Lunedì 06 Giugno 2011

Cabiate: servizi alla persona
costi da contenere, sì alla Tecum

CABIATE Per migliorare, e magari anche cercare di risparmiare, sui servizi di assistenza domiciliare a favore degli anziani, dei disabili, dei minori e delle persone a rischio di emarginazione, l'amministrazione comunale ha deciso di cambiare sistema. Non appalterà più direttamente i servizi, ma li farà gestire dalla Tecum - l'Azienda per i servizi alla persona con sede a Mariano - unitamente a quelli dei comuni di Carugo, Arosio e Inverigo, mentre Mariano e Lurago d'Erba, gli altri due enti locali che costituiscono la Tecum, per il momento proseguiranno nella loro gestione diretta. Lo ha deciso il consiglio comunale che all'unanimità ha approvato il conferimento alla Tecum di questi servizi, oltre a quelli già svolti relativamente alla tutela e assistenza domiciliare minori, gli affidi, le adozioni, gli inserimenti nei centri diurni delle persone disabili, gli inserimenti lavorativi e l'integrazione sociale dei portatori di handicap. «L'obiettivo - ha spiegato l'assessore ai servizi sociali Mina Ottolina - è quello di unire le esigenze di Cabiate, Carugo, Arosio e Inverigo, che sono prossimi alla scadenza dei contratti con le cooperative che si occupano di queste prestazioni, per creare un unico appalto da far gestire alla Tecum. Ampliando il bacino d'utenza e il monte ore complessivo dei servizi richiesti, l'auspicio è quello di riuscire a fare economia di scala, anche se non è l'obiettivo primario: quando si parla di assistenza alla persona, infatti, il dato imprescindibile è la qualità del servizio». Gli appalti di Cabiate e di Carugo scadranno in momenti diversi rispetto a quelli di Arosio e Inverigo e per questo è stata individuata una soluzione: «Sino a dicembre - ha precisato l'assessore -, le cose rimarranno invariate concedendo delle proroghe alle cooperative cui ci rivolgiamo per permettere alla Tecum di organizzare la nuova gara. Da gennaio si cambierà sistema, ma solo a livello logistico perché l'utente continuerà a richiedere i servizi rivolgendosi alla nostra assistente sociale: in questa fase, poi, è prematuro dire se le tariffe subiranno delle modifiche».

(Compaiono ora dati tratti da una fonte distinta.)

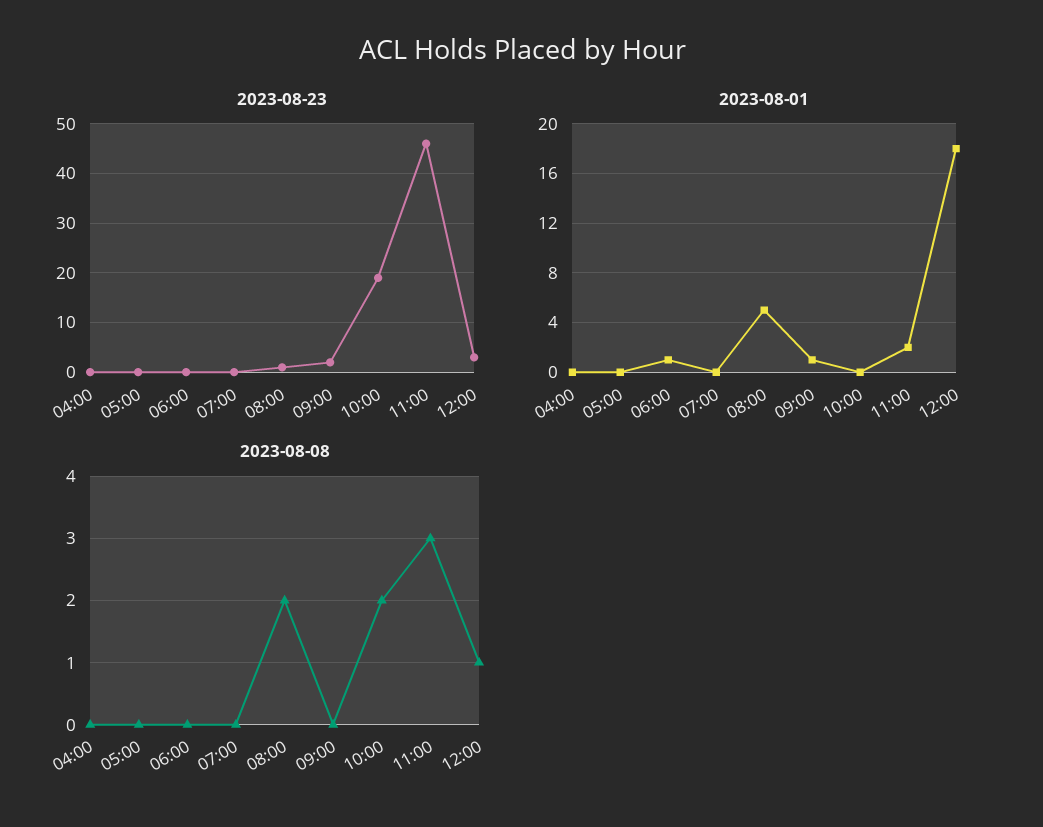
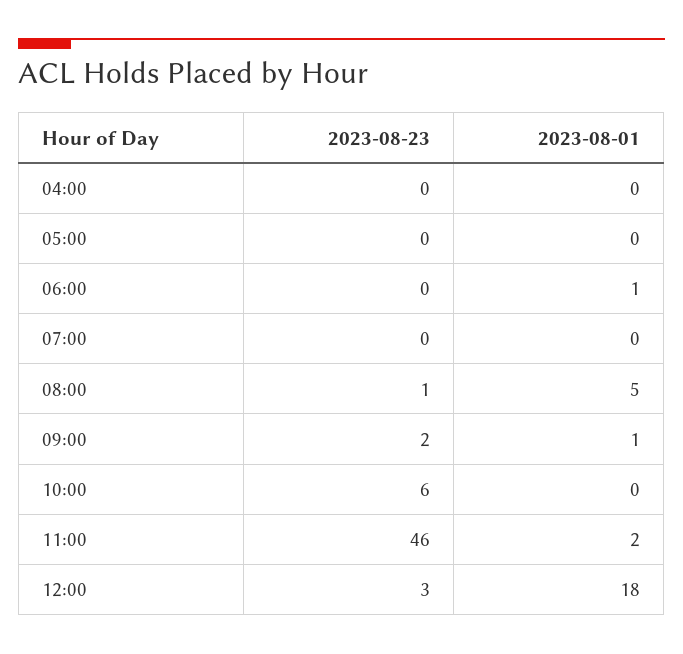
  {
    "2023-08-23": {
      "04:00": 0,
      "05:00": 0,
      "06:00": 0,
      "07:00": 0,
      "08:00": 1,
      "09:00": 2,
-     "10:00": 20,
+     "10:00": 6,
      "11:00": 46,
      "12:00": 3
    },
    "2023-08-01": {
      "04:00": 0,
      "05:00": 0,
      "06:00": 1,
      "07:00": 0,
      "08:00": 5,
      "09:00": 1,
      "10:00": 0,
      "11:00": 2,
      "12:00": 18
-   },
+   }
-   "2023-08-08": {
-     "04:00": 0,
-     "05:00": 0,
-     "06:00": 0,
-     "07:00": 0,
-     "08:00": 2,
-     "09:00": 0,
-     "10:00": 2,
-     "11:00": 3,
-     "12:00": 1
-   }
  }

Il comune di Cabiate per il servizio di assistenza domiciliare agli anziani e ai diversamente abili, nel 2010 ha speso 54.844 euro per complessive 2.933 ore di prestazioni: sono stati seguiti 19 anziani (32.324 euro), 2 disabili (10.173 euro), mentre il trasporto ha richiesto 12.154 euro. Nei primi mesi di quest'anno sono già state investite 600 ore per 14.800 euro. Per l'assistenza domiciliare educativa ai diversamente abili il lavoro ha avuto un onere di circa 2.700 euro. Sull'assistenza scolastica ai minori diversamente abili, nel 2010 il comune ha fornito alle scuole 4.196 ore di presenza di insegnanti di sostegno per 88 mila euro. «Il conferimento  - ha concluso l'assessore Ottolina - rappresenta un'occasione di crescita per la Tecum, ma è sperimentale: se non saremo soddisfatti, potremo tornare indietro».